Locations
Upon analysing the sales data, we decided to separate the targeting of Warsaw + Masovian voivodeship, and the rest of Poland. Campaigns aimed at key locations (stars) had their own budget for every promotional channel.
Target audience
We divided the target groups based on the pursued aim, as well as new and returning clients. We delivered different messages to those who just found out about the company than to those who had been familiar with it already. For the purpose of optimisation, we excluded the internal traffic, competition, or those users who might have visited the website multiple times but each of their visits was very short.
The campaign was optimised based on demographic data, target audience on the market, and specific personas. We also took advantage of the groups similar to the remarketing lists, both in the case of search ads and GDN ads.
Schedules
We were optimising the campaign based on its effectiveness during different times of the day and days of the week.
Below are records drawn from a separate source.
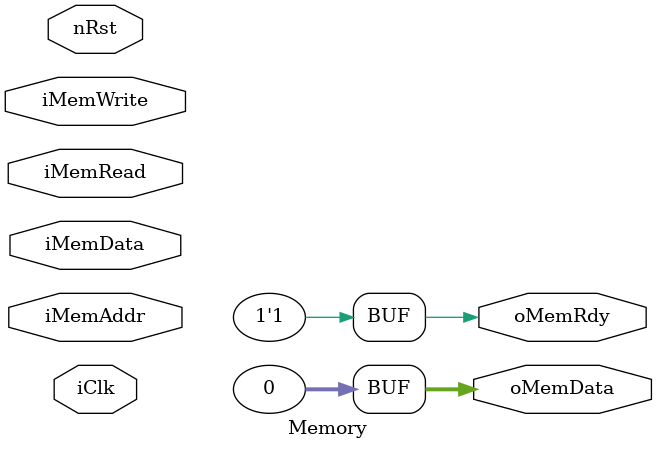
<source format=v>
module Memory(
    iClk,
    nRst,
    iMemData, iMemAddr,
    oMemData,
    iMemWrite, iMemRead,
    oMemRdy,
);


input wire iClk, nRst;
input wire [31:0] iMemData, iMemAddr;
output wire [31:0] oMemData;
input wire iMemWrite, iMemRead;
output wire oMemRdy;

assign oMemData = 32'd0;
assign oMemRdy = 1'b1;

endmodule
</source>
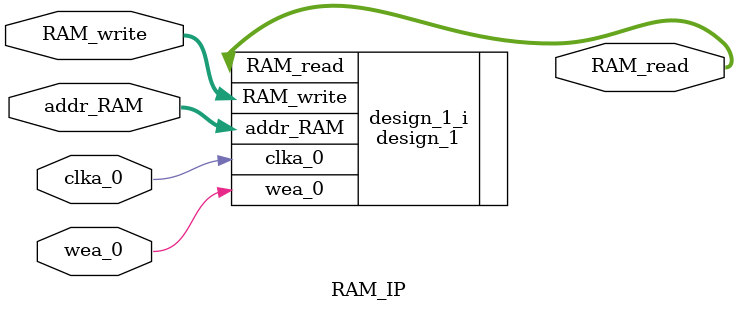
<source format=v>
`timescale 1 ps / 1 ps

module RAM_IP
   (RAM_read,
    RAM_write,
    addr_RAM,
    clka_0,
    wea_0);
  output [31:0]RAM_read;
  input [31:0]RAM_write;
  input [10:0]addr_RAM;
  input clka_0;
  input [0:0]wea_0;

  wire [31:0]RAM_read;
  wire [31:0]RAM_write;
  wire [10:0]addr_RAM;
  wire clka_0;
  wire [0:0]wea_0;
  
  
  wire [9:0]stack_pointer;
  wire [10:0]Final_addr;
  
 `define STACK 1901
  
  /*assign Final_addr = (addr_RAM>=`STACK)? (wea_0 ? (stack_pointer + 4) : (stack_pointer - 4)) 
                                        : addr_RAM;
  */
  design_1 design_1_i
       (.RAM_read(RAM_read),
        .RAM_write(RAM_write),
        .addr_RAM(addr_RAM), // .Final_addr(Final_addr)
        .clka_0(clka_0),
        .wea_0(wea_0));
endmodule

</source>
We divided each day into smaller periods, within which we were adjusting the CPC bids.
Devices
We were optimising the campaign on the basis of the device used. In some cases, we created separate campaigns for desktop and mobile users.
Weather
The bids were adjusted every hour, depending on the current weather.
A/B testing
We ran A/B tests for different bid strategies, and tested different content when optimising the ads. In the case of GDN, we didn’t test different banner types – but we focused on the optimisation of ad targeting methods instead.
Exclusions
When optimising campaigns, we paid attention to excluding non-matching ad placements (in the case of GDN or YT campaigns), as well as negative keywords (DSA and PLA campaigns). Each week, we updated the list of such phrases and placements, until we achieved the desired results.
Machine Learning
The key campaigns aimed at increasing sales used machine learning and advanced bid strategies for the purpose of their optimisation.